DERYA ÜNLÜ: Küba okulları en geç kapatan ülkelerden birisi oldu. Onlar da bir süre sonra uzaktan eğitime geçtiler ama sanıyorum Eylül’de yüz yüze eğitime geçeceklerini duyurmuşlardı. Aslında pandeminin gidişatına göre yenilenen kararlar oldu. Ama şunun altını çizmekte yarar var: Tüm kararlar planlı ve merkezi bir şekilde uygulamaya kondu ve okul açıp kapatmanın ötesinde kapsamlı adımlar atıldı. Neydi bunlar? Okullar kapalıyken açılışa hazırlık için temizlik, su ve sabunun tüm okullarda bulunmasının garanti altına alınması, öğrencilerin öğretmen, okulda bulunan sağlıkçı ve öğretmenler tarafından gözlenmesi, okul personelinin hem korunma hem de tanılama konusunda eğitilmesi, öğrencilere eğitimlerin verilmesi, kamusal olarak korona konusunda bilinçlendirme faaliyetleri, sık sık ellerin yıkanması hatırlatılırken öğrencilerin belirli saatlerde gönderilmesi gibi…
KÜBA’DAKİ SONUÇ BİR MUCİZE DEĞİL, TOPLUMCU PRATİĞİN ÜRÜNÜ
Yine eğitimin yüz yüze olmadığı durumlarda herkesin uzaktan eğitime eşit bir şekilde ulaşabilmesi de sağlandı. Bu mevzu da Küba için yeni değil. Küba ilk uzaktan eğitim uygulamalarını pandemiden çok daha önce, öğrenme olanaklarının herkese açılması, herkesin bilgiye ulaşımının garanti edilmesi gibi eşitlikçi, toplumcu söylem ve amaçlarla gerçekleştirdi. Dolayısıyla, pandemi sürecinde de çocuklar kendi kaderlerine bırakılmadılar. Bu tür zorluklar Küba’nın uzmanı olduğu konular. 1990’lı yıllarda günlük 13 saatlik elektrik kesintilerinin yaşandığı özel dönemde bile Küba, gerektiğinde güneş panellerinden yararlanarak bir dağ köyündeki 5-10 kişilik okula da eğitimi, eğitim için yararlanacağı teknolojiyi götürmesini bilmiştir.

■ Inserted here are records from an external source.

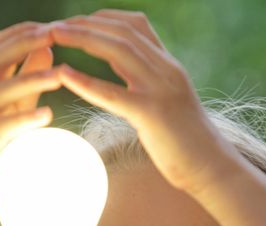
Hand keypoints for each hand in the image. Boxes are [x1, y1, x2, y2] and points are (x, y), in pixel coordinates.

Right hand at [0, 22, 62, 223]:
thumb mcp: (13, 110)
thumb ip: (27, 83)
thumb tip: (47, 51)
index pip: (0, 46)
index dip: (25, 32)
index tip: (55, 26)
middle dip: (27, 43)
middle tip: (57, 36)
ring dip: (30, 80)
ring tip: (60, 76)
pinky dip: (22, 121)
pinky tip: (46, 115)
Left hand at [50, 10, 241, 195]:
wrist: (212, 167)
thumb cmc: (186, 142)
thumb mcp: (166, 102)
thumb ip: (146, 82)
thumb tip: (122, 73)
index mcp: (169, 66)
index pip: (136, 26)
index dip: (102, 19)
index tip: (76, 22)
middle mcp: (167, 70)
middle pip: (122, 32)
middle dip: (85, 24)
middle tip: (53, 26)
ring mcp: (161, 90)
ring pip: (118, 50)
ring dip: (82, 39)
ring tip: (53, 37)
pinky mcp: (153, 115)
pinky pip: (113, 93)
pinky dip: (86, 81)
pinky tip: (64, 75)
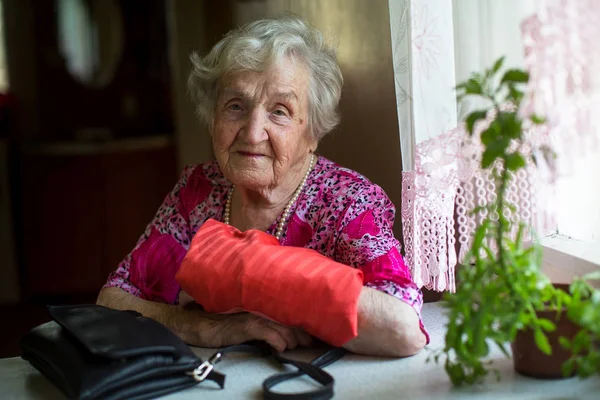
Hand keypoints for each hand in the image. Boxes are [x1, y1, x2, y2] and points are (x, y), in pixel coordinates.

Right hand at [179, 305, 312, 352]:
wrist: (204, 325)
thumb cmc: (226, 324)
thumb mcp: (249, 321)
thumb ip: (264, 322)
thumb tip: (284, 332)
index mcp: (263, 305)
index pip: (287, 312)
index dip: (300, 323)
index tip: (310, 333)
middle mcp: (261, 308)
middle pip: (288, 320)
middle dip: (300, 334)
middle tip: (308, 343)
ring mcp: (255, 317)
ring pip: (282, 328)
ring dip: (291, 340)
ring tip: (293, 347)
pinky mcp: (248, 326)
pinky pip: (270, 335)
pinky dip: (278, 343)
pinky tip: (280, 349)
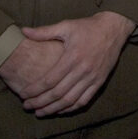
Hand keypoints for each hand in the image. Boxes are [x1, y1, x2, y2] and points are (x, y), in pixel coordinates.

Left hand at [4, 11, 136, 116]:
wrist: (114, 28)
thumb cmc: (88, 27)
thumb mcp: (66, 26)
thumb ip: (44, 31)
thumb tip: (23, 31)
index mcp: (72, 57)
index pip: (49, 80)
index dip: (34, 89)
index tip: (23, 94)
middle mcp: (83, 70)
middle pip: (58, 93)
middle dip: (40, 102)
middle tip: (27, 106)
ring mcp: (93, 77)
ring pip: (70, 100)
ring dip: (54, 109)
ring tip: (40, 112)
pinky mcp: (100, 81)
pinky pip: (85, 100)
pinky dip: (71, 108)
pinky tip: (60, 110)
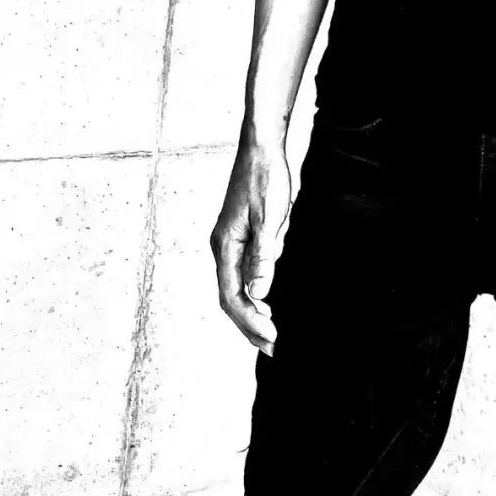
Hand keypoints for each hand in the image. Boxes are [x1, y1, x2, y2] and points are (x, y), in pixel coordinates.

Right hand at [209, 141, 290, 358]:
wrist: (262, 147)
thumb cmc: (266, 178)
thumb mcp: (271, 217)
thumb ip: (264, 255)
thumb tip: (258, 294)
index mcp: (225, 245)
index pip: (232, 296)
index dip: (250, 320)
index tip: (272, 337)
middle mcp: (223, 247)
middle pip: (231, 297)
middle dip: (249, 324)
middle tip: (272, 347)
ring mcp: (230, 241)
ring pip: (236, 287)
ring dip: (251, 312)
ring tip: (269, 335)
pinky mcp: (241, 235)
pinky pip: (243, 273)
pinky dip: (253, 292)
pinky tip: (266, 301)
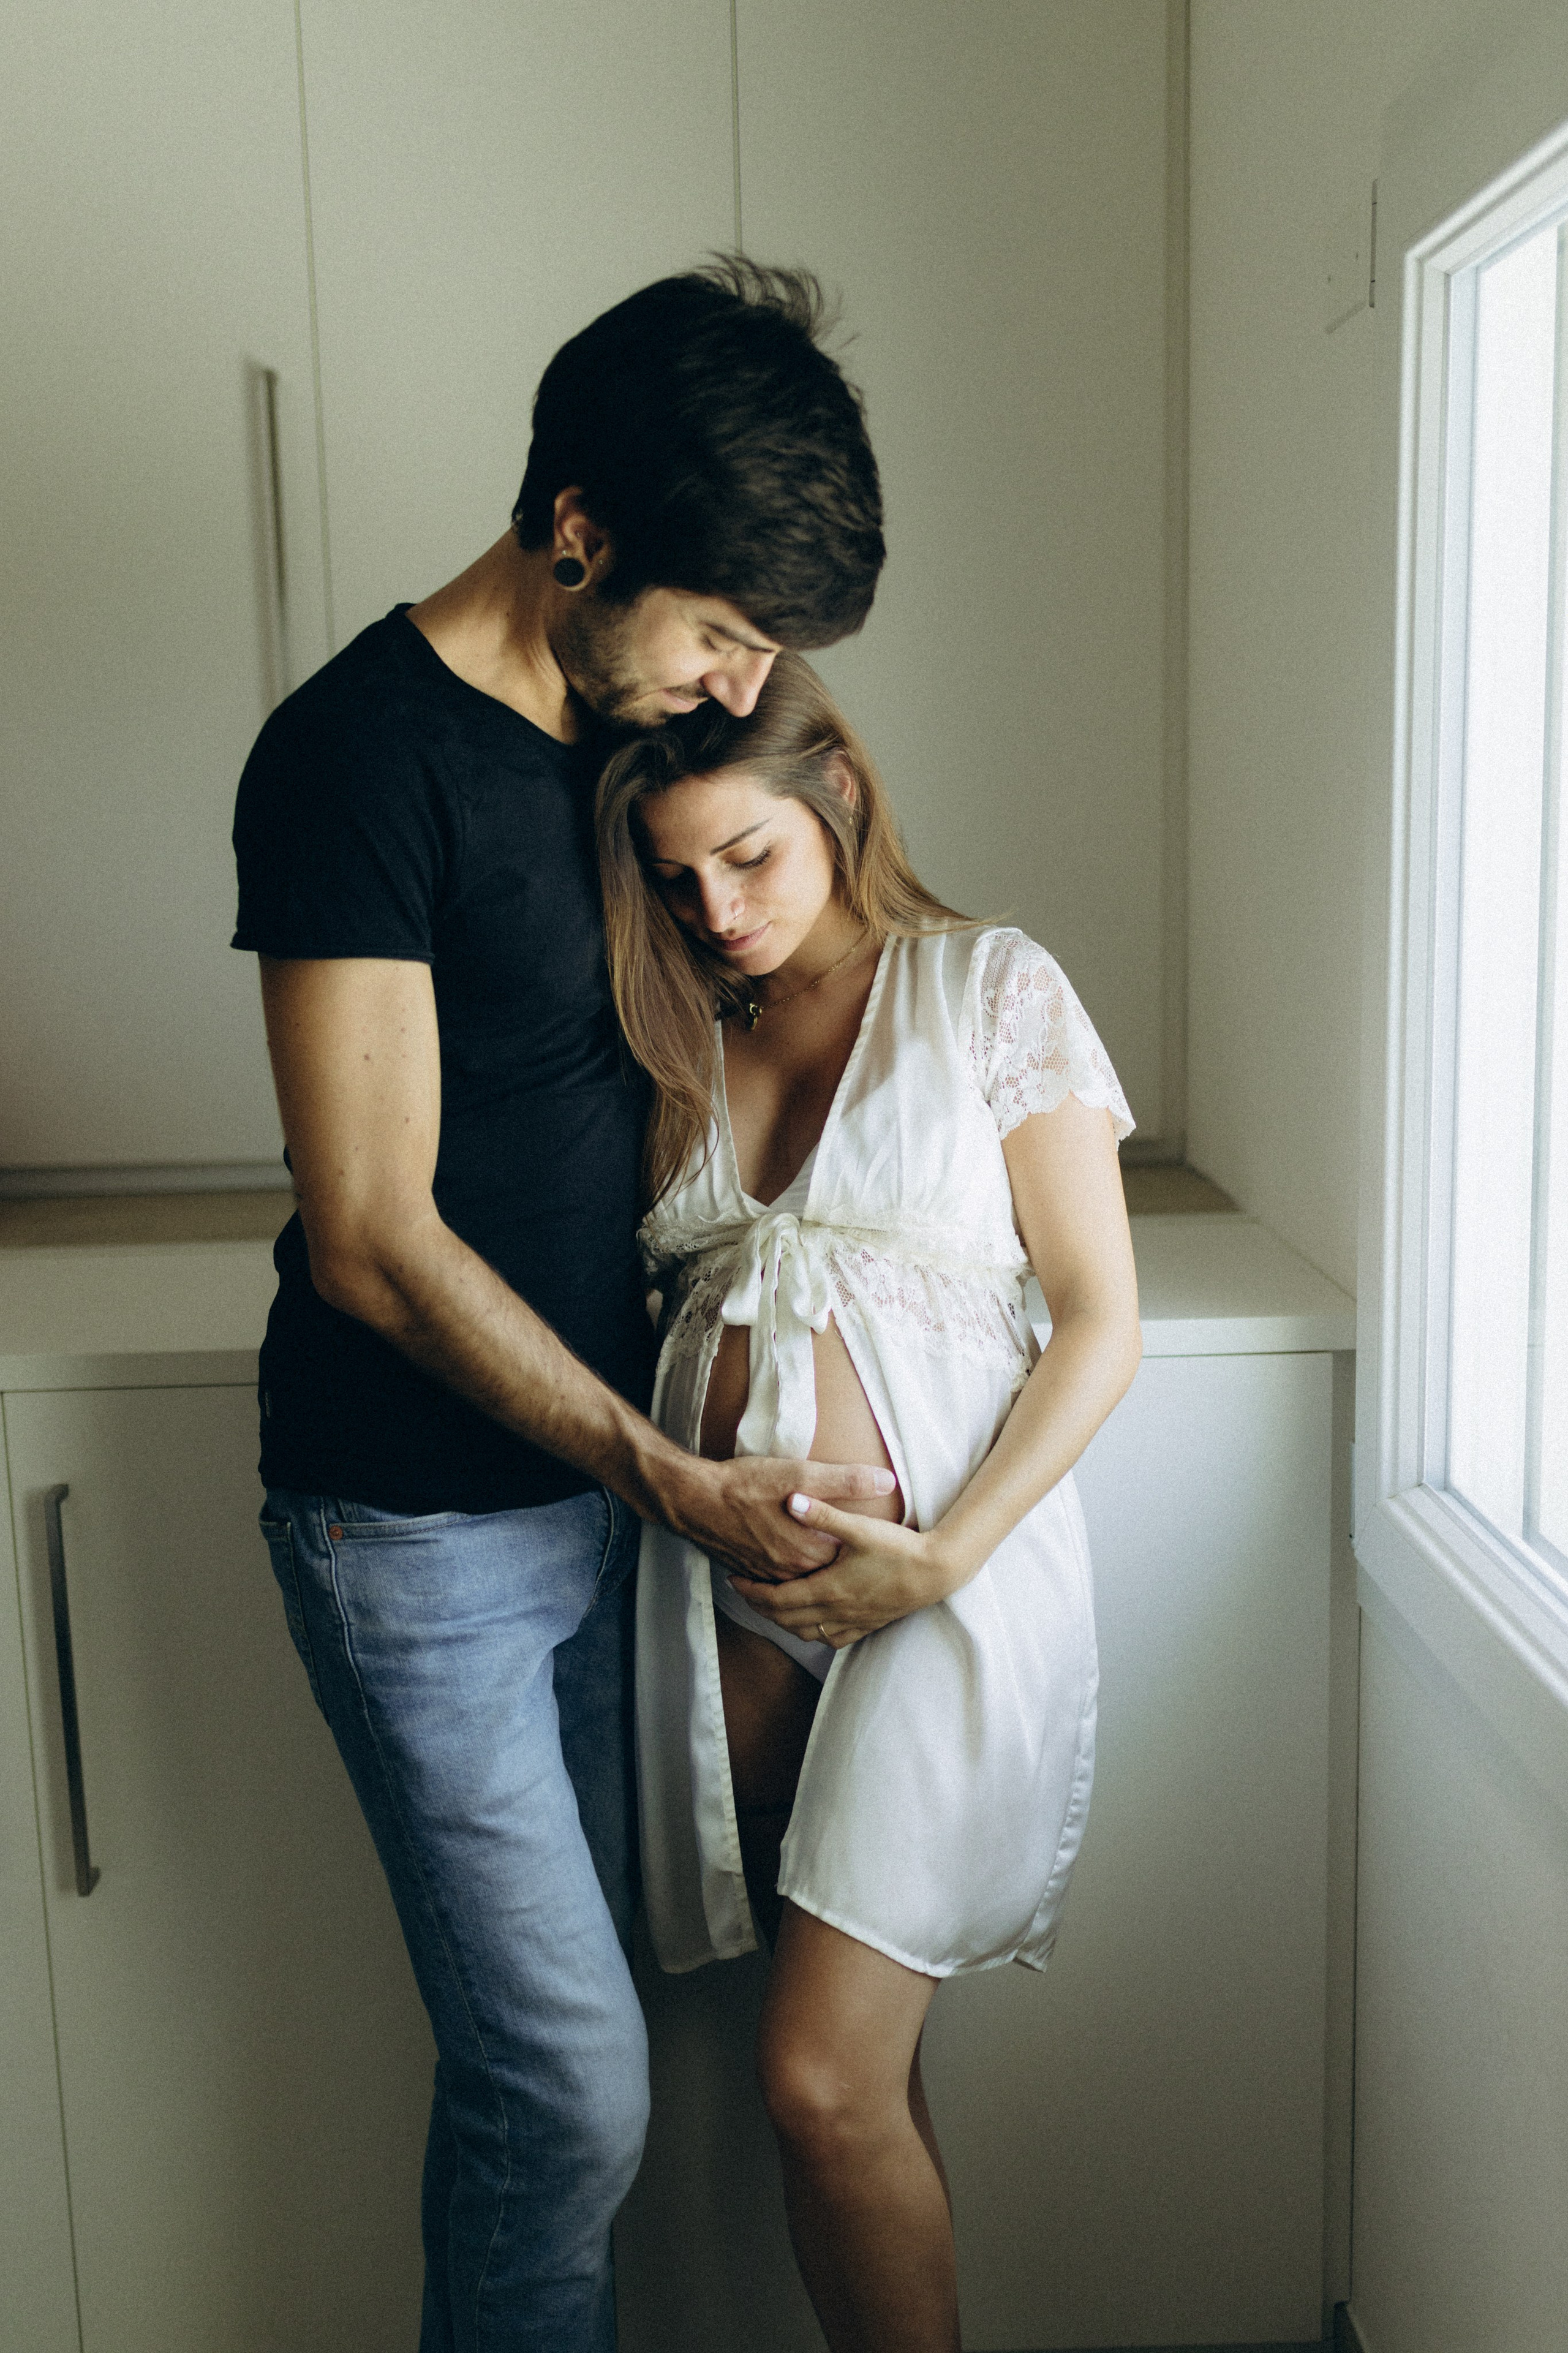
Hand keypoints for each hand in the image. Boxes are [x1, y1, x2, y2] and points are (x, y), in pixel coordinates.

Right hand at [663, 1456, 897, 1584]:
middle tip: (863, 1561)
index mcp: (810, 1551)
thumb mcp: (802, 1474)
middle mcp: (792, 1571)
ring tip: (834, 1566)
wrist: (695, 1499)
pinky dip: (792, 1575)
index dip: (865, 1553)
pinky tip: (796, 1561)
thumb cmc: (748, 1484)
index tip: (880, 1545)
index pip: (850, 1561)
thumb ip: (846, 1481)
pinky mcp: (751, 1571)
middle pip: (828, 1575)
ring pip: (803, 1581)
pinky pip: (779, 1581)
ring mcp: (770, 1575)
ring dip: (817, 1574)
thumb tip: (886, 1481)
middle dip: (843, 1568)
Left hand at [725, 1495, 967, 1645]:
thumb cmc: (899, 1549)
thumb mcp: (860, 1528)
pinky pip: (830, 1639)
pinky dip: (811, 1633)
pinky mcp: (867, 1625)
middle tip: (743, 1591)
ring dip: (782, 1621)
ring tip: (769, 1604)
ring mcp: (851, 1622)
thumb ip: (824, 1515)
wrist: (936, 1573)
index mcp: (828, 1589)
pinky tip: (809, 1623)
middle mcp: (835, 1612)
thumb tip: (791, 1500)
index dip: (751, 1592)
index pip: (776, 1599)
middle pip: (785, 1619)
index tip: (733, 1580)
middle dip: (760, 1607)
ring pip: (805, 1633)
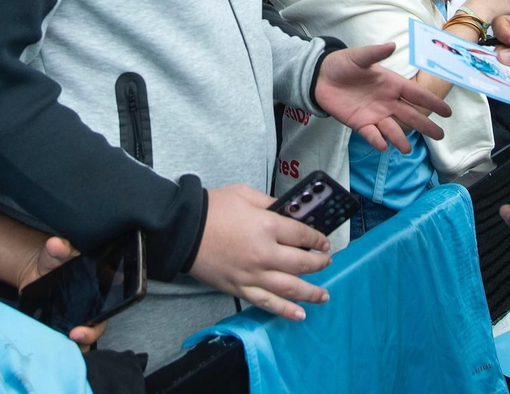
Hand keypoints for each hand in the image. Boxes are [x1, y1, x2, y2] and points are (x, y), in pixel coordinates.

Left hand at [15, 236, 105, 349]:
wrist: (35, 271)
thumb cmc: (53, 261)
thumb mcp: (56, 253)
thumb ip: (59, 248)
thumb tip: (56, 244)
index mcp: (96, 294)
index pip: (103, 315)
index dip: (94, 327)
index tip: (80, 330)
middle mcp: (88, 311)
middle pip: (93, 332)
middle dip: (85, 339)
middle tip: (72, 336)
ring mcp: (74, 322)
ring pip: (80, 343)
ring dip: (72, 347)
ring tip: (59, 346)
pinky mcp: (59, 329)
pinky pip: (64, 345)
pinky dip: (58, 347)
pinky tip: (48, 345)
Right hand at [189, 184, 332, 319]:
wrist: (183, 230)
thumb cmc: (212, 209)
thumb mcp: (245, 194)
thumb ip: (270, 203)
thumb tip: (289, 212)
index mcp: (267, 226)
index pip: (303, 235)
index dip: (318, 239)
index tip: (324, 242)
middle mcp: (264, 254)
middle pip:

Bir ek yapayım. Ülkemizde en ciddi sorunlardan bir tanesi… Okullar kapalı ama veliler hala çalışıyor ve kreş ihtiyacı bugün çarpıcı bir biçimde kendisini gösteriyor. Küba bu konuda da okulları kapatırken çeşitli önlemlerle çalışan ebeveynlerin ihtiyaçlarını belirleyerek nöbetçi kreşlerin sürdürülmesini sağladı. Eğitim Bakanlığı’nın sitesi incelendiğinde de bu konuda gelişmelere yer verdikleri, duyurularda bulundukları görülüyor.
Küba pandemide başarılı sonuçlar elde etti ama bunu bir mucizeye borçlu değil. Sahip olduğu toplumsal kanalları, alışkanlıkları, pratikleri kullandı, onları pandemi koşullarına göre yeniden düzenledi. Öncekinden 100 yıl sonra gerçekleşen bir pandemide bu kadar çaresizce kalmak sanırım kapitalizmin bir mucizesi olmalı.